Convert monochrome images to JBIG2

Awkwardly using fitz and pikepdf, transcode monochrome to CCITT. This requires _OCRMYPDF_NO_FITZ=1. 00000x.opt.pdf can be checked for JBIG2 to confirm, but this file is not passed to the output since it's not all wired up yet.
2025-12-28 07:30:04 +00:00 · 2018-04-01 14:14:34 -07:00 · 2018-04-01 14:14:34 -07:00 · d8ac6e28ab
commit d8ac6e28ab
parent a95ffcdc46
1 changed files with 26 additions and 14 deletions
--- a/src/ocrmypdf/pipeline.py
+++ b/src/ocrmypdf/pipeline.py
@ -808,10 +808,16 @@ def jbig2_10to1(
        output_file,
        log,
        context):
-    assert fitz
+    import fitz
+    import pikepdf
    options = context.get_options()
    infiles = list(flatten_groups(infiles))

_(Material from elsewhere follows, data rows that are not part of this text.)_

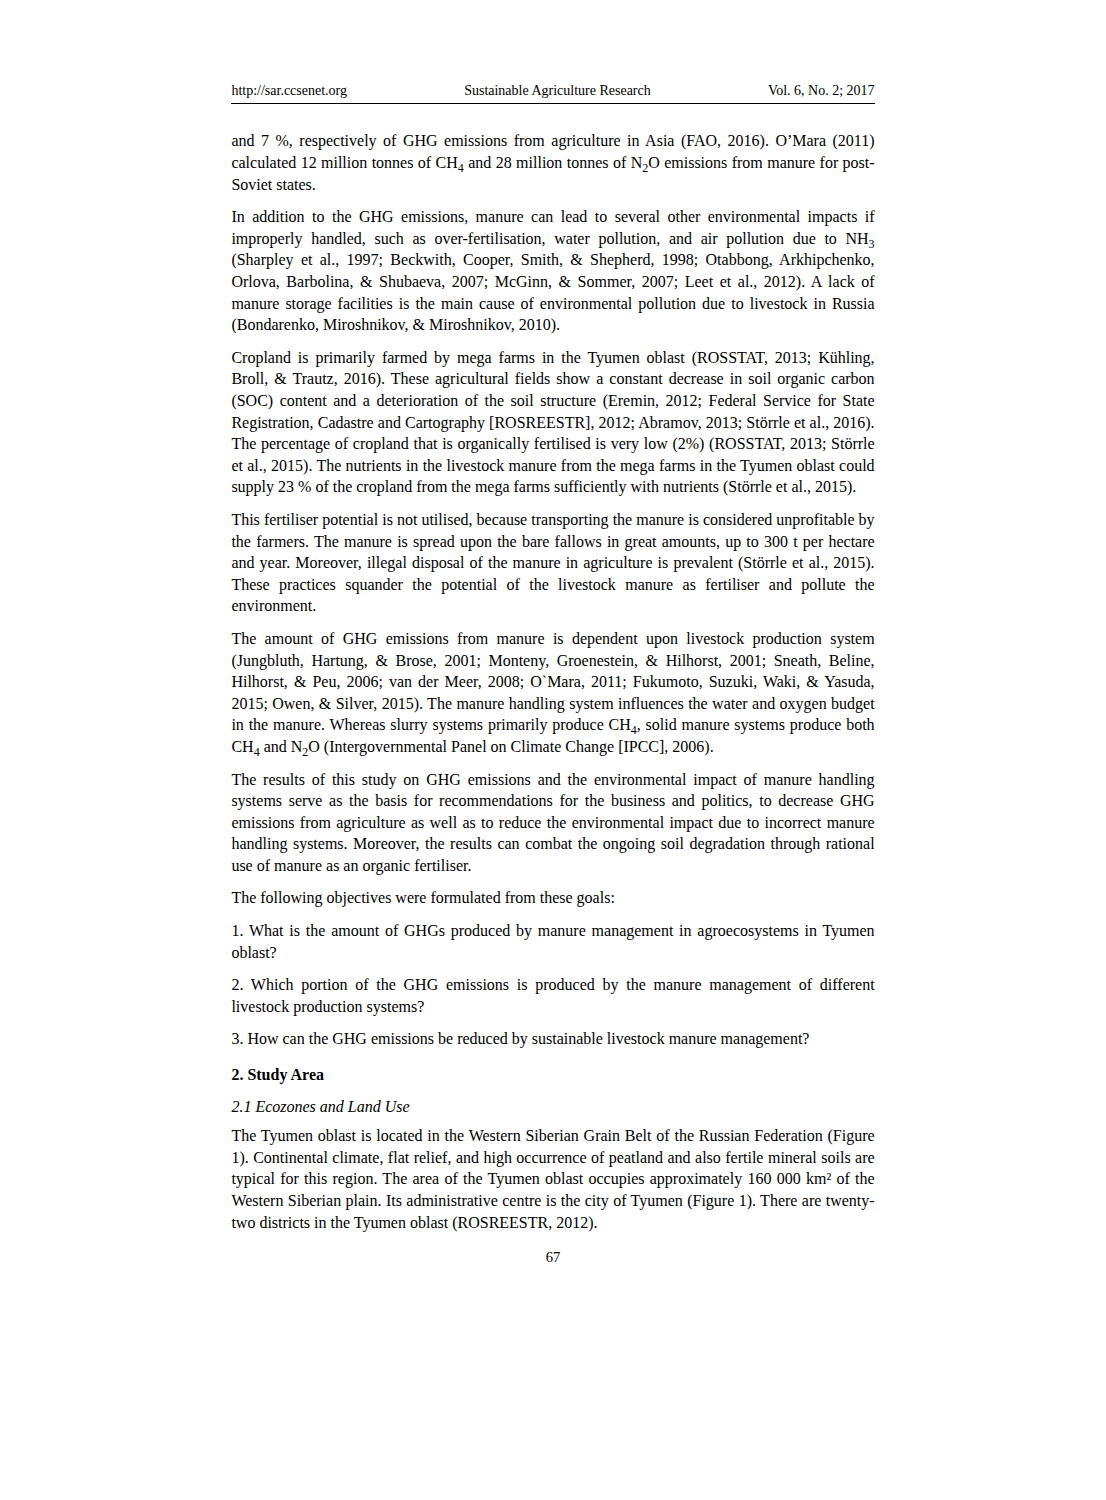http://sar.ccsenet.org Sustainable Agriculture Research Vol. 6, No. 2; 2017
and 7 %, respectively of GHG emissions from agriculture in Asia (FAO, 2016). O’Mara (2011) calculated 12 million tonnes of CH4 and 28 million tonnes of N2O emissions from manure for post-Soviet states.
In addition to the GHG emissions, manure can lead to several other environmental impacts if improperly handled, such as over-fertilisation, water pollution, and air pollution due to NH3 (Sharpley et al., 1997; Beckwith, Cooper, Smith, & Shepherd, 1998; Otabbong, Arkhipchenko, Orlova, Barbolina, & Shubaeva, 2007; McGinn, & Sommer, 2007; Leet et al., 2012). A lack of manure storage facilities is the main cause of environmental pollution due to livestock in Russia (Bondarenko, Miroshnikov, & Miroshnikov, 2010).
Cropland is primarily farmed by mega farms in the Tyumen oblast (ROSSTAT, 2013; Kühling, Broll, & Trautz, 2016). These agricultural fields show a constant decrease in soil organic carbon (SOC) content and a deterioration of the soil structure (Eremin, 2012; Federal Service for State Registration, Cadastre and Cartography [ROSREESTR], 2012; Abramov, 2013; Störrle et al., 2016). The percentage of cropland that is organically fertilised is very low (2%) (ROSSTAT, 2013; Störrle et al., 2015). The nutrients in the livestock manure from the mega farms in the Tyumen oblast could supply 23 % of the cropland from the mega farms sufficiently with nutrients (Störrle et al., 2015).
This fertiliser potential is not utilised, because transporting the manure is considered unprofitable by the farmers. The manure is spread upon the bare fallows in great amounts, up to 300 t per hectare and year. Moreover, illegal disposal of the manure in agriculture is prevalent (Störrle et al., 2015). These practices squander the potential of the livestock manure as fertiliser and pollute the environment.
The amount of GHG emissions from manure is dependent upon livestock production system (Jungbluth, Hartung, & Brose, 2001; Monteny, Groenestein, & Hilhorst, 2001; Sneath, Beline, Hilhorst, & Peu, 2006; van der Meer, 2008; O`Mara, 2011; Fukumoto, Suzuki, Waki, & Yasuda, 2015; Owen, & Silver, 2015). The manure handling system influences the water and oxygen budget in the manure. Whereas slurry systems primarily produce CH4, solid manure systems produce both CH4 and N2O (Intergovernmental Panel on Climate Change [IPCC], 2006).
The results of this study on GHG emissions and the environmental impact of manure handling systems serve as the basis for recommendations for the business and politics, to decrease GHG emissions from agriculture as well as to reduce the environmental impact due to incorrect manure handling systems. Moreover, the results can combat the ongoing soil degradation through rational use of manure as an organic fertiliser.
The following objectives were formulated from these goals:
1. What is the amount of GHGs produced by manure management in agroecosystems in Tyumen oblast?
2. Which portion of the GHG emissions is produced by the manure management of different livestock production systems?
3. How can the GHG emissions be reduced by sustainable livestock manure management?
2. Study Area
2.1 Ecozones and Land Use
The Tyumen oblast is located in the Western Siberian Grain Belt of the Russian Federation (Figure 1). Continental climate, flat relief, and high occurrence of peatland and also fertile mineral soils are typical for this region. The area of the Tyumen oblast occupies approximately 160 000 km² of the Western Siberian plain. Its administrative centre is the city of Tyumen (Figure 1). There are twenty-two districts in the Tyumen oblast (ROSREESTR, 2012).
67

+    # pdf = pikepdf.Pdf.new()
+    # for infile in infiles:
+    #     subdoc = pikepdf.Pdf.open(infile)
+    #     pdf.pages.extend(subdoc.pages)
+
    doc = fitz.open()
    for infile in infiles:
        subdoc = fitz.open(infile)
@ -831,7 +837,6 @@ def jbig2_10to1(
            pix.writePNG(str(root / '{:08d}.png'.format(xref)), savealpha=False)
            changed_xrefs.append(xref)
    doc.save(output_file + '_tmp.pdf')
-    doc = fitz.open(output_file + '_tmp.pdf')

    from subprocess import run, PIPE
    args = ['jbig2', '-s', '-p', '-v', '-S']
@ -840,21 +845,28 @@ def jbig2_10to1(
    proc.check_returncode()
    log.debug(proc.stderr)

-    jbig2_globals_xref = doc._getNewXref()
-    log.info(jbig2_globals_xref)
-    doc._updateStream(xref, (root / 'output.sym').read_bytes())
+    pike = pikepdf.Pdf.open(output_file + '_tmp.pdf')
+    jbig2_globals_data = (root / 'output.sym').read_bytes()
+    jbig2_globals = pikepdf.Stream(pike, jbig2_globals_data)
+    jbig2_globals_indirect = pike.make_indirect(jbig2_globals)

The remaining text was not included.